_Work to complete_
Can you carry on the aquarium forum post below about EI dosing, picking up right after its last sentence?

_Document section_
◆ ◆ ◆ ◆ ◆
# Ok, what am I doing wrong - EI Dosing



## Brad99 (Sep 27, 2006)

Hi All,

This is my first post on APC but i have been lurking for the last few months or so trying to learn more. Please excuse this long first post, but I thought some background might be of help.

I set up a new tank in the beginning of Aug. All was going well, until I got my new lighting. 

I have 180 gallon tank (I figure 130 G water)
432 watts HO k6000 lighting. (so maybe a bit more than 3w/g)
Wasn't adding anything but some iron. (still learning)
Things were going fine, for about 2 weeks, plants were growing, pearling etc, and then I had the worst algae bloom ever. Green hair algae, red algae, BBA.. you name it, plants covered, substrate covered, it was disgusting. So I then starting learning more. 

I added pressurized CO2, cut the lights back (5 hours on ,3 off, 5 on) with only 324 watts of light, stopped fertilizing and added a small army of SAE's and Ottos.

3 weeks later the tank was clean again.

So then I densely planted the tank, and started dosing with pmdd. After 2-3 weeks, still no algae but none of the plants were growing. Nothing dying but nothing growing either.
◆ ◆ ◆ ◆ ◆
_Dataset content_
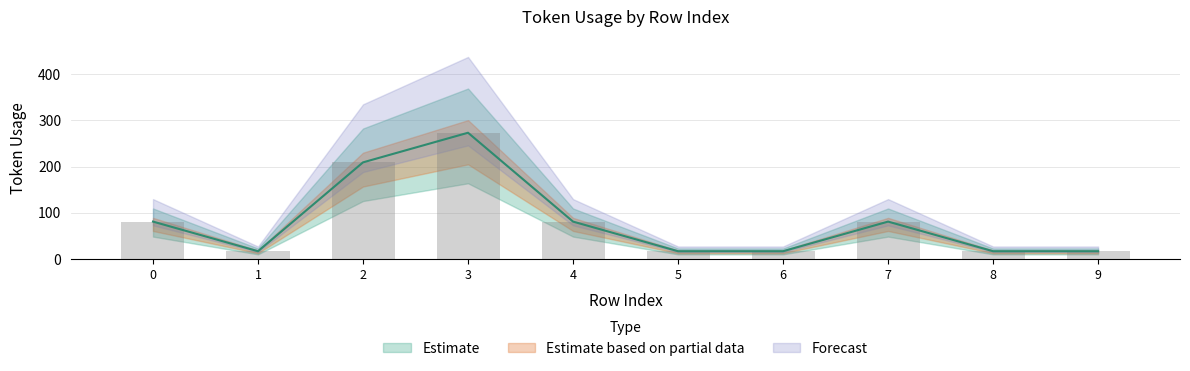

Are the bars grouped side by side (vs. stacked)?

No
◆ ◆ ◆ ◆ ◆
_Exercise response_
SO I decided to try EI dosing since it seems to be what everyone else says is the best way to go. I bought the ferts, and started dosing like the fertilator calculated out for me. And have been doing so for more than 2 weeks now.

Here's my water chemistry prior to dosing.

Well Water (actually liquid rock) GH 700 ppm KH 400 ppm pH 7.8
Well Water from tap has 10-15 ppm Nitrate therefore not adding extra
Phosphate = Zero
Iron - zero

Using Fertilator set for 130 g I'm adding:

Sunday, Tues, Thur
No nitrate. (since natural nitrate is currently - 15 ppm)
Phosphate - .9 mL Fleet enema = 1.2 ppm
K2SO4 - 3 teaspoon = 17.51 ppm

Mon, Wed, Fri
With water this hard I figured there is enough calcium and Mag. and am not adding.
adding CSM+B - 1/4 teaspoon = 0.09 ppm Fe

pH is now 7.3 with Meter controlled pressurized CO2

50% Water change on Sundays. (Man what a job)

I am now 2 and 1/2 weeks into this routine. Since I did the 2nd 50% water change on Sunday (3 days ago), the tank has been getting cloudier and cloudier. I did the white bowl with tank water test and it is definately green water. (although in the tank it looks more white than green - probably the lights?!?)

My LFS says I changed too much water over the last 2 weeks and disrupted the system. I explained it was part of the EI regime but he was not familiar with it. 

Any ideas as to what the heck is going wrong??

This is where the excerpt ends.